Juros elevados, crédito restrito e efeitos ainda sentidos da pandemia prejudicam o país
O ambiente corporativo brasileiro enfrenta uma combinação difícil: juros elevados, crédito restrito e efeitos ainda sentidos da pandemia. Esses fatores têm levado um número crescente de companhias a recorrer à recuperação judicial. Segundo a Federação do Comércio de Bens, Serviços e Turismo do Estado de São Paulo (FecomercioSP), apenas em 2024 os pedidos aumentaram mais de 60%.
Um estudo do Monitor RGF mostrou o impacto desse movimento: quase 30% das empresas que concluíram processos de recuperação judicial no segundo semestre de 2025 acabaram falindo.
Entrada tardia no processo de recuperação judicial
Para Fernando Canutto, sócio do escritório Godke Advogados e especialista em Direito Empresarial, muitas companhias recorrem ao instrumento quando já não existe chance real de sobrevivência. “Por desconhecimento, teimosia de seus gestores e medo do estigma associado à recuperação judicial, empresas ingressam com o pedido quando já perderam liquidez, ativos estratégicos ou credibilidade no mercado, ou seja, quando o negócio já se tornou irrecuperável”, afirmou.
Ele lembra que a recuperação judicial foi criada para empresas viáveis, mas que atravessam crises temporárias. “Quando a entrada ocorre de forma tardia, o processo acaba funcionando mais como um rito pré-falimentar do que como uma verdadeira oportunidade de reorganização”, acrescentou
O cenário econômico
A legislação brasileira (Lei 11.101/2005, atualizada em 2020) prevê instrumentos para renegociar dívidas, manter a atividade econômica e estimular acordos com credores.
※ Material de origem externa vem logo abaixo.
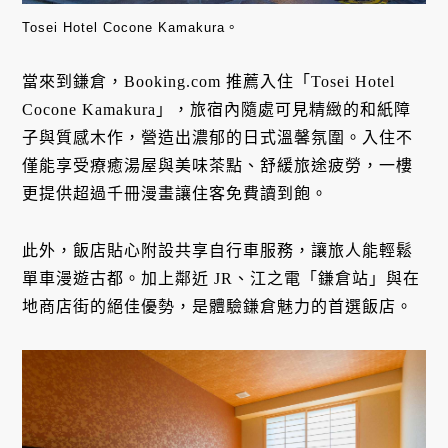
Tosei Hotel Cocone Kamakura。
當來到鎌倉，Booking.com 推薦入住「Tosei Hotel
Cocone Kamakura」，旅宿內隨處可見精緻的和紙障
子與質感木作，營造出濃郁的日式溫馨氛圍。入住不
僅能享受療癒湯屋與美味茶點、舒緩旅途疲勞，一樓
更提供超過千冊漫畫讓住客免費讀到飽。
此外，飯店貼心附設共享自行車服務，讓旅人能輕鬆
單車漫遊古都。加上鄰近 JR、江之電「鎌倉站」與在
地商店街的絕佳優勢，是體驗鎌倉魅力的首選飯店。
Ainda assim, Canutto alerta que o contexto econômico pesa tanto quanto a lei no resultado desses processos.
“O problema é que, em períodos de juros altos, crédito restrito, retração do consumo ou aumento de custos, turbulência internacional e desconfiança quanto à capacidade governamental de aplacar, ou, até mesmo, deixar de corroborar com o aumento da crise, as empresas com os planos mais bem estruturados encontram dificuldades para cumprir suas obrigações”, observou o advogado. “Ou seja, a legislação fornece a ferramenta, mas o ambiente econômico é decisivo para o sucesso ou fracasso da recuperação.”
Em um contexto como esse, a economia simplesmente para. Não por acaso, o mercado espera um último trimestre extremamente complicado. Em julho, a casa de análise econômica BCA Research publicou um relatório com um título indicativo “Brasil: não vale o risco”, no qual prevê uma recessão até dezembro de 2025.
“Esse cenário revela um problema estrutural profundo da economia brasileira. O governo deveria olhar isso com mais cuidado”, afirma a Oeste Thiago Freitas, assessor econômico da FecomercioSP. “Existe uma crise silenciosa, que não ganha espaço no debate político, de falências de empresas brasileiras, principalmente de pequenas e médias. Inadimplência histórica, endividamento crescente e pedidos recordes de recuperação judicial estão marcando o retrato do setor empresarial brasileiro.”